Institut universitaire de technologie (IUT) Paul Sabatier

conseil 20164251 - Séance du 15/12/2016

La commission d’accès aux documents administratifs a examiné dans sa séance du 17 novembre 2016 votre demande de conseil relative au caractère communicable à sa veuve du compte rendu de l’entretien professionnel concernant un agent décédé avant de pouvoir en prendre lui-même connaissance.

La commission rappelle tout d’abord que le droit d’accès aux documents administratifs garanti par l’article L311-1 du code des relations entre le public et l’administration ne s’applique, en vertu du premier alinéa de l’article L311-2, qu’à des documents achevés.

Or, en application de l’article 4 du décret n° 2010-888 du 28 juillet 2010 relatif aux conditions générales de l’appréciation de la valeur professionnelle des fonctionnaires de l’État, le compte rendu de l’entretien professionnel est établi et signé par le supérieur hiérarchique direct du fonctionnaire, avant d’être communiqué au fonctionnaire qui peut le compléter de ses observations, puis visé par l’autorité hiérarchique qui peut formuler ses propres observations, et enfin notifié au fonctionnaire qui le signe pour attester qu’il en a pris connaissance puis le retourne à l’autorité hiérarchique qui le verse à son dossier.

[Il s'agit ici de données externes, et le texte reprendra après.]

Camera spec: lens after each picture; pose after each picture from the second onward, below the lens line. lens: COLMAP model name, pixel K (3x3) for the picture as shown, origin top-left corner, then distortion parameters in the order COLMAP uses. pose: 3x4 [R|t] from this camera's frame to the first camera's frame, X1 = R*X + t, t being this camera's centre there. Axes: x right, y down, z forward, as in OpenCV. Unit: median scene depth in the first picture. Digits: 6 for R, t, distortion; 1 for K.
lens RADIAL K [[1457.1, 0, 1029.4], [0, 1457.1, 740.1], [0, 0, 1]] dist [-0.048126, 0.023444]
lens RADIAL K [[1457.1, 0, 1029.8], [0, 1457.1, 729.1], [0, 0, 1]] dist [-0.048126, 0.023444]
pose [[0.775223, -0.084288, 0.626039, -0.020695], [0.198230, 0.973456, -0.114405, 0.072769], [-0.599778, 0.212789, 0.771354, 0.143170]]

La commission déduit de ces dispositions que si la signature finale du compte rendu par le fonctionnaire a pour seul objet d’attester de sa notification et non de le compléter, ce compte rendu ne peut en revanche, en principe, être regardé comme achevé tant qu’il n’a pas été visé par l’autorité hiérarchique, après que le fonctionnaire a été mis à même d’y porter le cas échéant ses observations.

Cependant, dans les circonstances très particulières où, comme en l’espèce, le compte rendu a déjà été rédigé par le supérieur hiérarchique direct et où seul le décès du fonctionnaire a empêché de donner sa forme complète à ce document, la commission considère qu’il doit être regardé comme achevé dans l’état qu’il a déjà acquis à la date du décès du fonctionnaire.

La commission estime donc que ce document entre dans le champ du droit d’accès défini aux articles L311-1 et L311-2 du code des relations entre le public et l’administration.

La commission rappelle également que le dossier individuel d’un agent, en particulier les éléments relatifs à sa notation ou à son évaluation, n’est en principe communicable qu’à celui-ci, en application des dispositions l’article L311-6 du code des relations entre le public et l’administration, tant que les délais prévus au I de l’article L213-2 du code du patrimoine ne sont pas expirés.

En cas de décès de l’agent, la commission considère qu’il y a lieu de distinguer selon la nature des informations :

- les documents comportant des informations à caractère médical sont communicables, en application du dernier alinéa de l’article L1110-4 du code de la santé publique, auquel renvoie l’article L1111-7 du même code, aux ayants droit qui justifient de leur qualité, à son concubin ou à son partenaire lié par un pacte civil de solidarité, lorsque leur demande est motivée par le souci de connaître les causes de la mort, de défendre la mémoire du défunt ou de faire valoir des droits, sauf dans le cas où la personne décédée s’est opposée, de son vivant, à une telle communication, et dans la seule mesure utile à l’objectif invoqué ;

- les autres documents ne peuvent être communiqués qu’aux personnes qui peuvent se prévaloir d’une qualité conduisant à les regarder comme directement concernées par le document sollicité (CE 17 avril 2013, ministre de l’immigration c/ M. X, n° 337194, tables du recueil Lebon p. 602). Il peut s’agir notamment pour un ayant droit direct de défendre un droit dont il peut se prévaloir à raison du document dont il demande communication.

Sur ce dernier point, vous n’avez apporté à la commission aucune précision sur le contexte et la finalité de la démarche de l’épouse du défunt. La commission estime que s’il en ressortait que le document sollicité pourrait lui être utile pour faire valoir certains droits, par exemple des droits à indemnisation du fait des circonstances du décès de votre agent, le compte rendu sollicité devrait lui être communiqué en tant que personne directement concernée.